Sur le seuil de sa maison, Mano m'avait dit, comme on donne une bénédiction: "Tu es à ta place, là bas, et cela se voit, tu es apaisée. Jamais tu n'aurais connu cette réalisation en France. C'est ton destin." Et je ressentais un amour et une tristesse immenses, mais sereins, ce qu'en orthodoxie on appelle une tristesse lumineuse. J'avais l'impression d'avoir accompli quelque chose de nécessaire, sous l'aile de mon ange gardien, et d'avoir reçu un encouragement divin, une espèce de grâce.
Dans l'avion, j'étais assise à côté d'un Sénégalais qui faisait ses prières et s'est mis à me parler de l'islam. Il m'expliquait que Dieu était le Créateur, mais pas la créature, ni la création, que nous existions pour l'adorer.

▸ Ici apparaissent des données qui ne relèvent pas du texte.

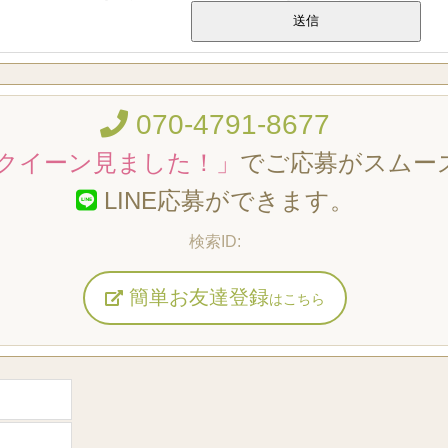
070-4791-8677
クイーン見ました！」
でご応募がスムー
LINE応募ができます。
簡単お友達登録
はこちら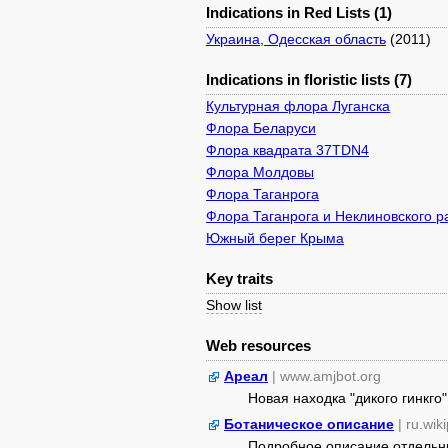
Indications in Red Lists (1)
Украина, Одесская область
(2011)
Indications in floristic lists (7)
Культурная флора Луганска
Флора Беларуси
Флора квадрата 37TDN4
Флора Молдовы
Флора Таганрога
Флора Таганрога и Неклиновского р
Южный берег Крыма
Key traits
Show list
Web resources
Ареал
| www.amjbot.org
Новая находка "дикого гинкго
Ботаническое описание
| ru.wik
Подробное описание отдельны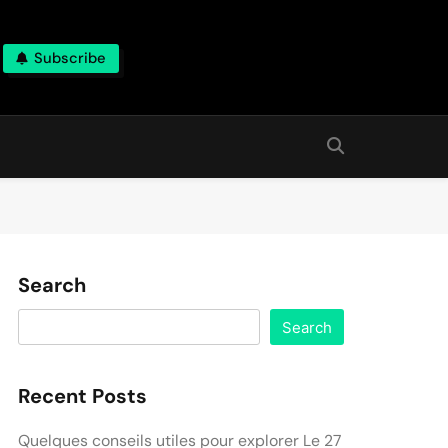
Subscribe
Search
Search
Recent Posts
Quelques conseils utiles pour explorer Le 27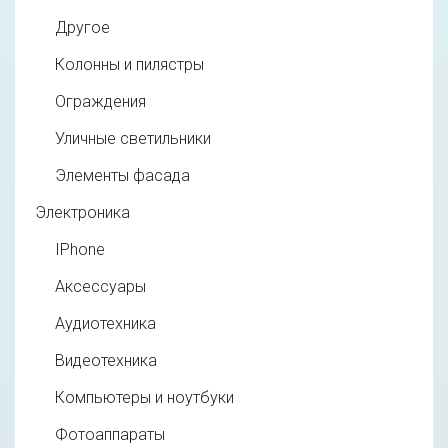
Другое
Колонны и пилястры
Ограждения
Уличные светильники
Элементы фасада
Электроника
IPhone
Аксессуары
Аудиотехника
Видеотехника
Компьютеры и ноутбуки
Фотоаппараты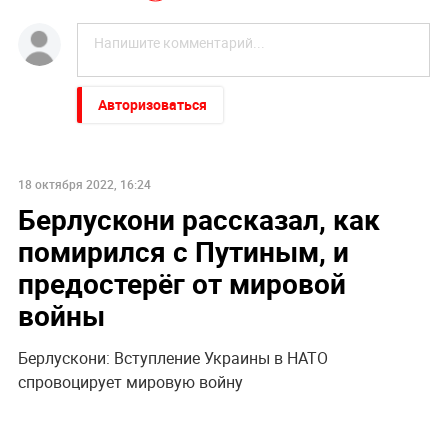
Авторизоваться
18 октября 2022, 16:24
Берлускони рассказал, как
помирился с Путиным, и
предостерёг от мировой
войны
Берлускони: Вступление Украины в НАТО
спровоцирует мировую войну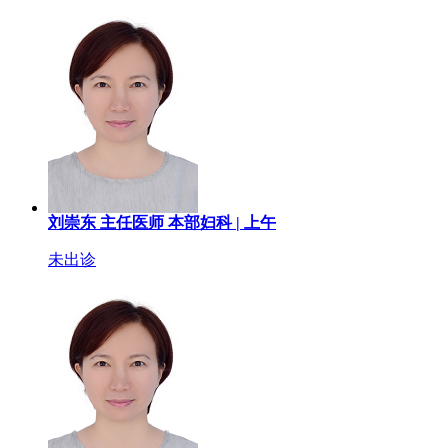
刘崇东
主任医师
本部妇科 |
上午
未出诊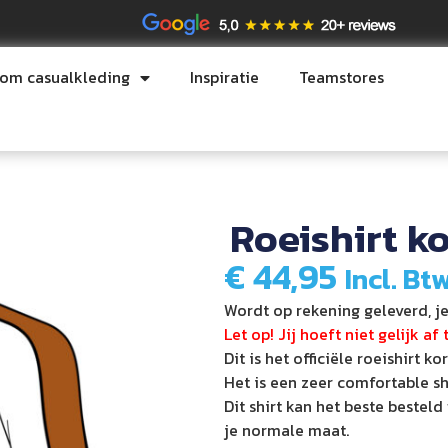
tom casualkleding
Inspiratie
Teamstores
Roeishirt 
€
44,95
Incl. Btw
Wordt op rekening geleverd, je
Let op! Jij hoeft niet gelijk af
Dit is het officiële roeishirt 
Het is een zeer comfortable sh
Dit shirt kan het beste bestel
je normale maat.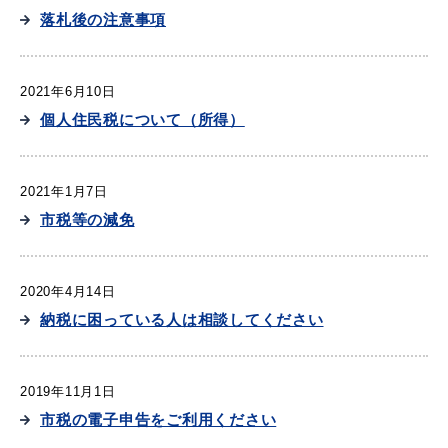
落札後の注意事項
2021年6月10日
個人住民税について（所得）
2021年1月7日
市税等の減免
2020年4月14日
納税に困っている人は相談してください
2019年11月1日
市税の電子申告をご利用ください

Je l'écoutais parler, parce qu'en réalité, j'étais trop fatiguée et trop hantée par mes pensées pour discuter de ce genre de choses. Mais mon côté peut-être un peu panthéiste ne me fait pas voir les choses de cette manière. Le Créateur et la création me semblent mystérieusement imbriqués, l'une émanant de l'Autre. Certes, le Père est inconnaissable, mais son Esprit insuffle toutes choses, et Il nous aime assez pour que son Fils soit venu s'incarner et souffrir nos mille morts. Cette Trinité n'attend pas seulement notre adoration mais notre amour, notre écho, notre collaboration à un mystérieux processus qui nous dépasse et dont nous sommes à la fois les sujets et les objets.

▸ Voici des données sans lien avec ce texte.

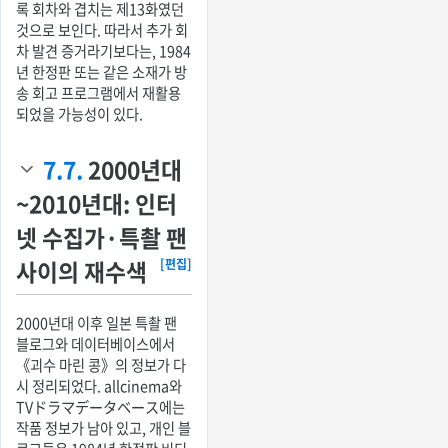
록 회차와 겹치는 제13화였던
것으로 보인다. 따라서 추가 회
차 발견 증거라기보다는, 1984
년 한정판 또는 같은 소재가 방
송 회고 프로그램에서 재활용
되었을 가능성이 있다.
7.7.
2000년대
~2010년대: 인터
넷 수집가·특촬 팬
사이의 재수색
[편집]
2000년대 이후 일본 특촬 팬
블로그와 데이터베이스에서
《괴수 마린 콩》의 정보가 다
시 정리되었다. allcinema와
TVドラマデータベース에는
작품 정보가 남아 있고, 개인 블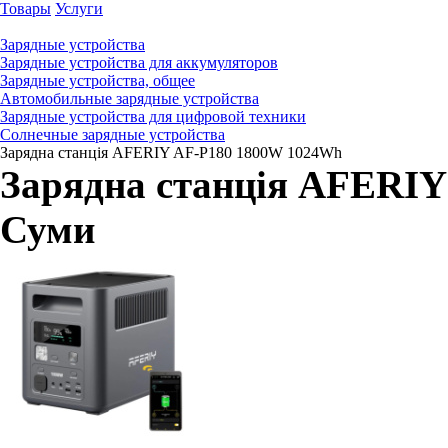
Товары
Услуги
Зарядные устройства
Зарядные устройства для аккумуляторов
Зарядные устройства, общее
Автомобильные зарядные устройства
Зарядные устройства для цифровой техники
Солнечные зарядные устройства
Зарядна станція AFERIY AF-P180 1800W 1024Wh
Зарядна станція AFERI
Суми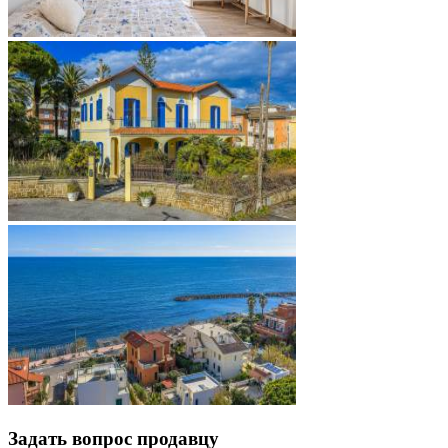
Задать вопрос продавцу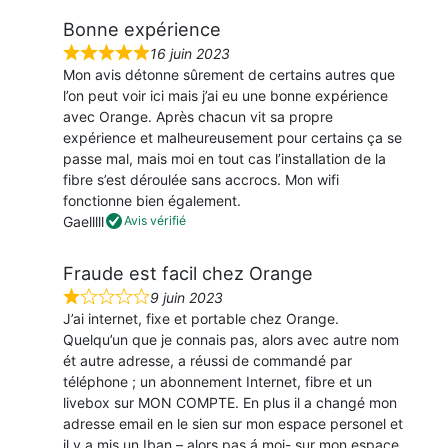
r
Bonne expérience
5
16 juin 2023
N
Mon avis détonne sûrement de certains autres que
o
l’on peut voir ici mais j’ai eu une bonne expérience
t
avec Orange. Après chacun vit sa propre
é
expérience et malheureusement pour certains ça se
5
passe mal, mais moi en tout cas l’installation de la
s
fibre s’est déroulée sans accrocs. Mon wifi
u
fonctionne bien également.
r
Gaelllll
Avis vérifié
5
Fraude est facil chez Orange
9 juin 2023
N
J’ai internet, fixe et portable chez Orange.
o
Quelqu’un que je connais pas, alors avec autre nom
t
ét autre adresse, a réussi de commandé par
é
téléphone ; un abonnement Internet, fibre et un
1
livebox sur MON COMPTE. En plus il a changé mon
s
adresse email en le sien sur mon espace personel et
u
il y a mis un Iban – alors pas á moi- sur mon espace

Néanmoins, il y avait des correspondances entre ce que racontait mon Sénégalais et notre foi. "Quand je prie, me dit-il, les oiseaux prient avec moi". Eh bien j'ai le même sentiment.
Comme nous évoquions le destin de la France, il me demanda: "A cause de l'immigration? Le changement de population?
- Je ne vous dirai pas le contraire, bien que je n'ai pas d'animosité particulière envers vous, par exemple, ou d'autres personnes correctes de la diversité, mon animosité, je la garde pour ceux qui ont voulu et organisé notre mort, et pour leurs complices, et ce ne sont ni des Africains, ni des Arabes. Mais vous comprenez bien qu'un tel afflux d'allogènes très différents modifie à tel point notre fond génétique et culturel que nous n'existerons bientôt plus, et lorsque j'écris, j'ai déjà l'impression de le faire dans une langue morte.
- C'est là que vous vous trompez, car nous parlons tous français, le français conserve un rayonnement international".
Certes, mais le français que j'ai reçu, et la culture qui va avec, sont le produit d'un certain terroir, d'une certaine histoire, d'une foi, d'un héritage extrêmement ancien qui n'est pas le leur. Cependant, je n'aurais jamais pu avoir sur ce thème une conversation aussi mutuellement respectueuse avec un imbécile de Français de gauche.